_BRIEF_
Report each line of the material below that contains the word "years". Matches are case-sensitive.

───── DATASET ENTRIES

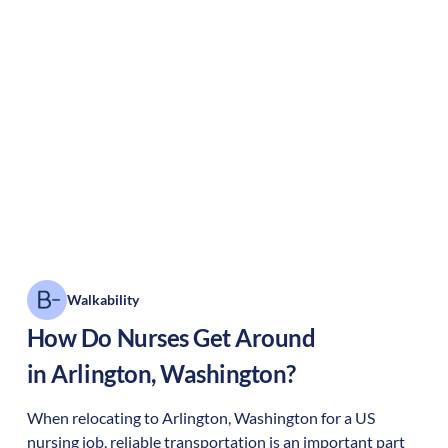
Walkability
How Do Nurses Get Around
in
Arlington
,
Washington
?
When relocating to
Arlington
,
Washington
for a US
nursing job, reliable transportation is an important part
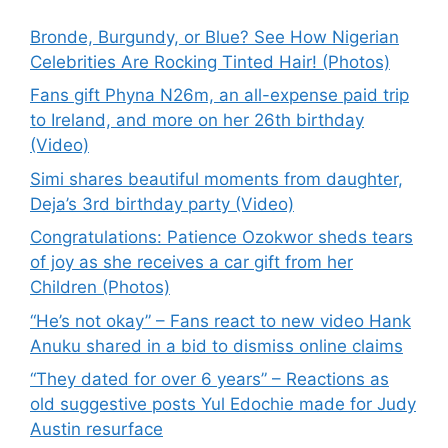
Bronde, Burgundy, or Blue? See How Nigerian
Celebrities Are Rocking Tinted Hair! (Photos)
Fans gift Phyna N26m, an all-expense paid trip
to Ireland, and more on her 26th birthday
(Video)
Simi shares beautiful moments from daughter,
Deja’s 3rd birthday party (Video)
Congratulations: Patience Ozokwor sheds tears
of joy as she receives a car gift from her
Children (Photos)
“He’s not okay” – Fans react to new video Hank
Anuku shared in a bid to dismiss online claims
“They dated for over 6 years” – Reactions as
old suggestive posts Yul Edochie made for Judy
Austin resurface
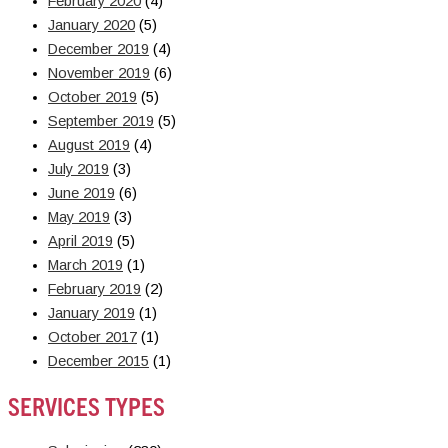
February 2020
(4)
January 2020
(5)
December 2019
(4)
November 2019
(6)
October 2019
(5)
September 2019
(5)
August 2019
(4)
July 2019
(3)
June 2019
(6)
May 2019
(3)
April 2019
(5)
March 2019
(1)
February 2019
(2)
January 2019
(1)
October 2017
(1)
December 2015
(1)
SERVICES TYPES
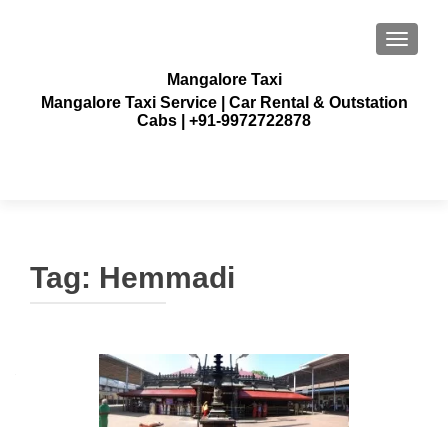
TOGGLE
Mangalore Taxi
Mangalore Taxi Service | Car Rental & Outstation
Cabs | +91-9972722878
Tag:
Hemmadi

──────────
───── DATASET ENTRIES

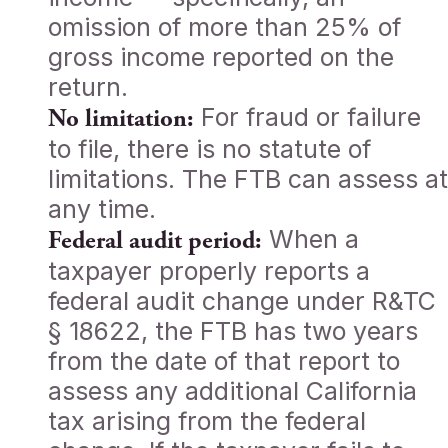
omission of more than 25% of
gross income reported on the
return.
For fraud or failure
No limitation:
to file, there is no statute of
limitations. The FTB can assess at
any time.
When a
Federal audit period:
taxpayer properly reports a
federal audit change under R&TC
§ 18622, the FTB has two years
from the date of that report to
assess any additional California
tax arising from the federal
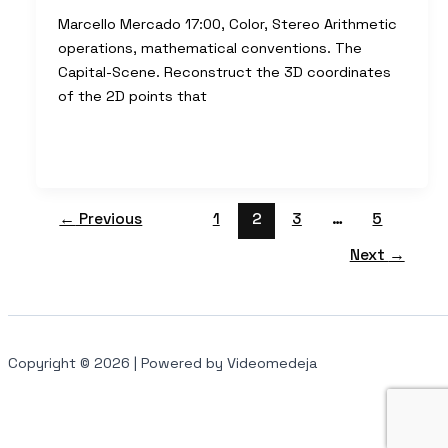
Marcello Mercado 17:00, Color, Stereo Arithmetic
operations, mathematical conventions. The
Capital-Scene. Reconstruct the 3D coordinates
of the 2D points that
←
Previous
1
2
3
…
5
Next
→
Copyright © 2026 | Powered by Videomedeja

──────────

_ANSWER_
“They dated for over 6 years” – Reactions as
§ 18622, the FTB has two years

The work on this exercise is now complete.